Nach Tupacs Tod soll ein Teil seiner Asche mit Cannabis gemischt und von Freunden geraucht worden sein. Jetzt gibt es neue Details.
Tupac Shakur wurde am 7. September 1996 in Las Vegas bei einem Drive-by-Shooting schwer verletzt. Der Rapper hatte zuvor gemeinsam mit Suge Knight den Boxkampf zwischen Mike Tyson und Bruce Seldon im MGM Grand besucht. Wenige Minuten nach dem Verlassen der Arena wurde der BMW, in dem Tupac und Knight unterwegs waren, an einer Ampel beschossen. Tupac wurde mehrfach getroffen, Knight überlebte den Angriff mit vergleichsweise leichten Verletzungen. Sechs Tage später, am 13. September 1996, starb Tupac im Alter von gerade einmal 25 Jahren.

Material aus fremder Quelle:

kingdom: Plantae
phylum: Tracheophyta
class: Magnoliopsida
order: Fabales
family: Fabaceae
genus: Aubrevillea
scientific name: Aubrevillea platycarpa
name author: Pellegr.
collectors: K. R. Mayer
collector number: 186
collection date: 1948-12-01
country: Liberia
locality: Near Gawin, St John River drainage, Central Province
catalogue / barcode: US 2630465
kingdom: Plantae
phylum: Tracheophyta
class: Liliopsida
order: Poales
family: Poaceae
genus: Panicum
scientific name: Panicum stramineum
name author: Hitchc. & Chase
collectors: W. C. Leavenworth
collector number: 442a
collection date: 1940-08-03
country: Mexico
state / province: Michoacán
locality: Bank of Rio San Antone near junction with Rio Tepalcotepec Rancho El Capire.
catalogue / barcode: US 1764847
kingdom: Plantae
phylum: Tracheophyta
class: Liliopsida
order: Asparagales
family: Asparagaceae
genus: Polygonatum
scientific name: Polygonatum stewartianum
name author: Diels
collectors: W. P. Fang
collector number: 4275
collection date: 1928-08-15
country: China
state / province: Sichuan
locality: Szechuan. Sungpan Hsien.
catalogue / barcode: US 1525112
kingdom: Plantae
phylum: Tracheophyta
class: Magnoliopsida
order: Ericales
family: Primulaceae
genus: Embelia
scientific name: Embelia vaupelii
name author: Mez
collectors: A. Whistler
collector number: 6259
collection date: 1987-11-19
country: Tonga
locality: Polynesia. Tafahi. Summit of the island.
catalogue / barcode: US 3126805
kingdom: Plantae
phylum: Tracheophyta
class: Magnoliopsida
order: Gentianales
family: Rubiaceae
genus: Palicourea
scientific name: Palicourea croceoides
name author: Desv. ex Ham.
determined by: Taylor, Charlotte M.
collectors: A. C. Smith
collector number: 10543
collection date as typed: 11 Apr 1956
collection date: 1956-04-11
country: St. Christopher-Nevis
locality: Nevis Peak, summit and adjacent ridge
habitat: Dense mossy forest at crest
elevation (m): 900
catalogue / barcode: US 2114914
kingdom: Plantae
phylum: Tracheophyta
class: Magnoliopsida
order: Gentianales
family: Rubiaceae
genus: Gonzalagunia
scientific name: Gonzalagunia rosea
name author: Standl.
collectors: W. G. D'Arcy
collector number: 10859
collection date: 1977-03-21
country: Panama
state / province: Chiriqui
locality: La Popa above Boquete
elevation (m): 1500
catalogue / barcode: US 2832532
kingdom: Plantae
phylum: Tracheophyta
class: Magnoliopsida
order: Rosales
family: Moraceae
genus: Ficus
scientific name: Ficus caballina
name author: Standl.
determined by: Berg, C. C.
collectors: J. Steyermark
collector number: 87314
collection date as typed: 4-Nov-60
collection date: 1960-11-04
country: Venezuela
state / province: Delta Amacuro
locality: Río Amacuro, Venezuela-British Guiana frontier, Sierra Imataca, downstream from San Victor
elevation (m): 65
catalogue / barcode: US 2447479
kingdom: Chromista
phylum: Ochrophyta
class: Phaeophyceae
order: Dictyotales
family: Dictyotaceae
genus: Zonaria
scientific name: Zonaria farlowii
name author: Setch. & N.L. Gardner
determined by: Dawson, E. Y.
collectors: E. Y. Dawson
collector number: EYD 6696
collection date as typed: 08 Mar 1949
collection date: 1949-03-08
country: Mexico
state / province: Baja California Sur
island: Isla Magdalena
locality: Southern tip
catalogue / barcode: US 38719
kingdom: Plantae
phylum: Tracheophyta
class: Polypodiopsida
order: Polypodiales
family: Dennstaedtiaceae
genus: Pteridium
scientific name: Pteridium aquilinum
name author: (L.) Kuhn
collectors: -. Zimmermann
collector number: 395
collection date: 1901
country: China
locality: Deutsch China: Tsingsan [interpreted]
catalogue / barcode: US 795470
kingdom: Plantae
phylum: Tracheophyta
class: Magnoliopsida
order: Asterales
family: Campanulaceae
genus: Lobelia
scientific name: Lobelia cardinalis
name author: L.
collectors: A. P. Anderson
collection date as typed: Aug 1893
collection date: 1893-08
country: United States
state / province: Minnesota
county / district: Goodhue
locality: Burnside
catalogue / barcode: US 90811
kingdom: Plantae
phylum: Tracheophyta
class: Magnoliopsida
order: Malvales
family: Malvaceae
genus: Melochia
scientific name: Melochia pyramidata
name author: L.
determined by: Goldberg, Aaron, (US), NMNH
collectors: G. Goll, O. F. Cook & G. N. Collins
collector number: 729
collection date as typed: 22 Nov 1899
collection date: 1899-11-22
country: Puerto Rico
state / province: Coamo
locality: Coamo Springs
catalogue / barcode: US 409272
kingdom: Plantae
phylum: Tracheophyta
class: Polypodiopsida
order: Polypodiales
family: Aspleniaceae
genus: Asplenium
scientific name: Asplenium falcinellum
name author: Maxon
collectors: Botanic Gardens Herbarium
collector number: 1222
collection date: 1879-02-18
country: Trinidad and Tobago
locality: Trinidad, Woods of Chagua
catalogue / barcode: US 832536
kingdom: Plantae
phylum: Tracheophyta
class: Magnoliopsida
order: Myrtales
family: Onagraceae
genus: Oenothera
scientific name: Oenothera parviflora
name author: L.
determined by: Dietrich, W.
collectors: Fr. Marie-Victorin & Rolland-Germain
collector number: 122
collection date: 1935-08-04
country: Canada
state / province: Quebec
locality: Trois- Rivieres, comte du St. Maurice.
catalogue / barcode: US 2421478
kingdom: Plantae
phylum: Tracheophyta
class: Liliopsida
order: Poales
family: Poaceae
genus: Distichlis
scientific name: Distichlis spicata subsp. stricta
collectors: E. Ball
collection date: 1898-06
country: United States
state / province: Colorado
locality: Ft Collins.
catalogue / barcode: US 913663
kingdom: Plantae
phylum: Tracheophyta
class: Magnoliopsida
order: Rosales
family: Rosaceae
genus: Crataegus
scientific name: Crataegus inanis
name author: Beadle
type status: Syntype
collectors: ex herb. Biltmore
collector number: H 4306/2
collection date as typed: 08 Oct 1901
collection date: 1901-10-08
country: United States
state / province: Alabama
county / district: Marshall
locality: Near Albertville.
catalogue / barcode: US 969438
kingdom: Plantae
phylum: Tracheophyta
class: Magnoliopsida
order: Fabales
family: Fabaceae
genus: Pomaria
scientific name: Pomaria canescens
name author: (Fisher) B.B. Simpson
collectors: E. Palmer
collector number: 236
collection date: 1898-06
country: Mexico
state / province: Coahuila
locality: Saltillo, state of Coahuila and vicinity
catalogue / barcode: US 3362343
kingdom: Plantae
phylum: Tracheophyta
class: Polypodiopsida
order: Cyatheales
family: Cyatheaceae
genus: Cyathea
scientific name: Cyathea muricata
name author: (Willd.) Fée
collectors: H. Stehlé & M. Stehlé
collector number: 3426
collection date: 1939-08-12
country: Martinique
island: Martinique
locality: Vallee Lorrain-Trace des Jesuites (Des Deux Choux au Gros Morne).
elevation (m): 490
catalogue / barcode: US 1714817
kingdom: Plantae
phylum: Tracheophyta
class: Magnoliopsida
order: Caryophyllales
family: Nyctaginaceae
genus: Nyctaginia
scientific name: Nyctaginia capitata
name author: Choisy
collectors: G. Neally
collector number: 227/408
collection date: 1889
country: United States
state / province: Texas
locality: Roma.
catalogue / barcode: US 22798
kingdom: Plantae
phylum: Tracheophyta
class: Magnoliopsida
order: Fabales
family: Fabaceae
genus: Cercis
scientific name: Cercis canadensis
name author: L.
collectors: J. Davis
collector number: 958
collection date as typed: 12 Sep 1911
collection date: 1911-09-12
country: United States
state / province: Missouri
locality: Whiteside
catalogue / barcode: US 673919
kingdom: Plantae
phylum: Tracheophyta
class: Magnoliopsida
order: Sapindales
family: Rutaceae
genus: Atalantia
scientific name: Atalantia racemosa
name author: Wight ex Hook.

Nach seinem Tod wurde Tupac eingeäschert. Was anschließend mit einem Teil seiner Asche passiert sein soll, gehört bis heute zu den ungewöhnlichsten Geschichten rund um den Rapper. Mitglieder der The Outlawz erzählten zum damaligen Zeitpunkt, dass sie 2Pacs Asche bei einer Gedenkfeier mit Cannabis vermischt und anschließend geraucht hätten. Damit wollten sie ihrem Kollegen eine letzte Ehre erweisen. Besonders makaber:
Die Idee soll von Tupacs eigenen Lyrics stammen. In seinem Song "Black Jesus" rappte der Musiker über seine eigenen letzten Wünsche und erwähnte dabei auch das Rauchen seiner Asche. Seine Freunde nahmen diese Worte offenbar wörtlich. Doch ganz ohne Widerspruch bliebt die Geschichte nicht: Tupacs Familie reagierte 2011 auf die Aussagen der Outlawz und stellte insbesondere eine angebliche Beteiligung von seiner eigenen Mutter Afeni Shakur (gestorben 2016) infrage und dementierte alle Gerüchte.
Fast drei Jahrzehnte nach Tupacs Tod bekam die Geschichte eine neue Wendung. Suge Knight, der in besagter Nacht der Schießerei den Wagen fuhr, sprach 2025 ausführlich über die letzten Stunden nach dem Tod seines Freundes und bestätigte ebenfalls, dass Tupacs eingeäscherte Überreste von Freunden geraucht worden seien. Laut Knight habe Tupacs Mutter Afeni Shakur auf eine schnelle Einäscherung ohne klassische Beerdigung bestanden. 1,2 Millionen Dollar wechselten laut TMZ den Besitzer und der Wunsch wurde noch am selben Abend erfüllt.
Anschließend habe eine kleine Gruppe aus Familie und engen Freunden die Asche bei einem privaten Ritual in Blunts gerollt und geraucht. Knight selbst habe daran allerdings nicht teilgenommen.
Und während die Geschichte um seine Asche seit Jahren für Diskussionen sorgt, ist Tupacs Tod 2026 wieder ganz oben auf der Nachrichtenagenda. Fast 30 Jahre nach den tödlichen Schüssen begann in Las Vegas der Mordprozess gegen Duane "Keffe D" Davis. Der ehemalige Gang-Anführer ist der einzige Mensch, der bislang im Zusammenhang mit Tupacs Tod angeklagt wurde. Die Staatsanwaltschaft wirft ihm vor, den Angriff organisiert und die Tatwaffe beschafft zu haben. Davis selbst soll nicht der Schütze gewesen sein und hat auf nicht schuldig plädiert.